It’s hard thinking that I can’t pet her silky ears again, or hear her nails scrabble on the wood floor as she preps to jump on the sofa or bed.

It’s interesting how attached we get to critters. They are there all the time, so much so that we forget to appreciate them – often like family. But they add so very much. To a house they add presence. To a homecoming they add joy. To a quiet evening they add company. And no matter that time spent must come to an end, just as with any relationship, there can be only passing sorrow for it. Remember good times, and happy days make all the difference.

Cherish your pets. Like many relationships, and more than most, they are so very special.

all is not lost, for Aggie’s torn ACL

Aggie’s knee has not been well lately. In fact, it’s been down right awful. I hate watching her limp around, trying to do all she used to on three legs instead of four, feeling like there’s nothing I can do. My vet gave not a lot of hope, unless I paid for the surgery – which I cannot afford. In fact, she told me I might as well save up for the other knee, if I could not fix this one.

I met a woman in the park this past weekend – actually, I’ve seen her before, with her three dogs. It’d be hard to miss her because one of the dogs is an ancient golden retriever, that has to stop and take breaks. But Saturday, we were going the same direction, at the same time, so I slowed down to walk with her. This was before Aggie’s knee went really bad again, but going slowly is better for her knee these days anyway.

So we talked alot, about our dogs (of course!); good things and bad. When I mentioned Aggie’s issues, she gave me the cell number of a vet that specializes in accupuncture and sports medicine for dogs.

The next day was Sunday, and by Sunday night Aggie’s knee really swelled up. I called the vet – Sherri – on Monday and made an appointment for Wednesday (today!). She does clincs once a week in my city, because her home-based clinic is 30 minutes south. But there’s a “sports/training center” up here and lots of people can use her speciality there.

We went and I didn’t have much hope. I think that when I spoke to her on the phone she was expecting a different kind of dog – a typical, nerotic, over-weight American pet. Aggie is not that at all. She was highly impressed with Aggie’s physical condition and athleticsm. And Sherri said that it was going to make all the difference in her recovery.

▶ _WORK REQUEST_
Carry on the post about Aggie's knee, starting right after its last sentence. The lines that come next are from a separate source.

▶ _DATA EXTRACTS_

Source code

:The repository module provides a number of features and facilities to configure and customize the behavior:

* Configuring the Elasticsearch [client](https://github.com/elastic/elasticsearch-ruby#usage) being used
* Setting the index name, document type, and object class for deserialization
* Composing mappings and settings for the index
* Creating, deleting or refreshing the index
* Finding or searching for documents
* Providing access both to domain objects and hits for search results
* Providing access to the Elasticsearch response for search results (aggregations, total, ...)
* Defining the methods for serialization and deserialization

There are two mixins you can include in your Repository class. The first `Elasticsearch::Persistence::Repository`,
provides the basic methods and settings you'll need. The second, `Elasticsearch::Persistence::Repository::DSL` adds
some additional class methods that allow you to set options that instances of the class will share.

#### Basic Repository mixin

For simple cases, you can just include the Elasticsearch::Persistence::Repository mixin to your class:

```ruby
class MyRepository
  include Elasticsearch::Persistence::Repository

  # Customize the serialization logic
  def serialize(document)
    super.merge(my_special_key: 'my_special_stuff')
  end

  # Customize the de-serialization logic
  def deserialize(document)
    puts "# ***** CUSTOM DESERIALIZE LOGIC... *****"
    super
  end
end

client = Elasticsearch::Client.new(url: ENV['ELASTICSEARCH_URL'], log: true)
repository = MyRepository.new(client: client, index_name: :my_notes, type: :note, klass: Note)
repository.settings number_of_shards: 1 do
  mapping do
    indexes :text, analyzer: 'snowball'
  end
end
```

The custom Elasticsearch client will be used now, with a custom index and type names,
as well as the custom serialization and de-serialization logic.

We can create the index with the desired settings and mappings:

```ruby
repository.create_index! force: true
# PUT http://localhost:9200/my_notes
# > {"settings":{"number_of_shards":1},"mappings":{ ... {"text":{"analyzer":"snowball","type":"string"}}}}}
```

▶ _THE ANSWER_
Sherri is pretty sure that Aggie’s hips are just fine and that she hurt her knee stepping in a hole in the park, or twisting too fast. She says that Aggie’s kneecaps, are just a little short for her athleticsm and if she wasn’t the “mighty goddess of the hunt”, then it wouldn’t have been a problem. But because of Aggie’s habit of running down squirrels, it just not quite long enough to keep the knee aligned.

Yes, there are surgeries to correct the problem – specifically TPL surgery. There are lots of people online that say both “get the surgery” and “don’t get the surgery”. And they both seem to believe in absolutes. I think that there’s those that can afford to pay for anything there dog might need and then there are the rest of us. I also think that different dogs are in different situations.

Aggie’s in great condition and that’s really going to help her in the end. She’s at a great weight and strength, and she’s relatively young. There’s nothing to say it won’t happen again, but she can still have a good life.

So, I decided to go ahead and do our first accupuncture session. She’ll have another in a month. Mostly this is to ease discomfort in the other knee – which is getting alot of added pressure from all the limping – and her back, and it will help promote healing in her bad knee. It’s not designed to help the pain in the bad knee because she needs to beaware that its not healed yet, so that she doesn’t overdo it.

I think Aggie really liked the accupuncture. She’s sacked out sleeping instead of right by my side, and lately she’s been needy and clingy, instead of resting like she should be.

I have high hopes that I can at least make her comfortable and that she can still be healthy.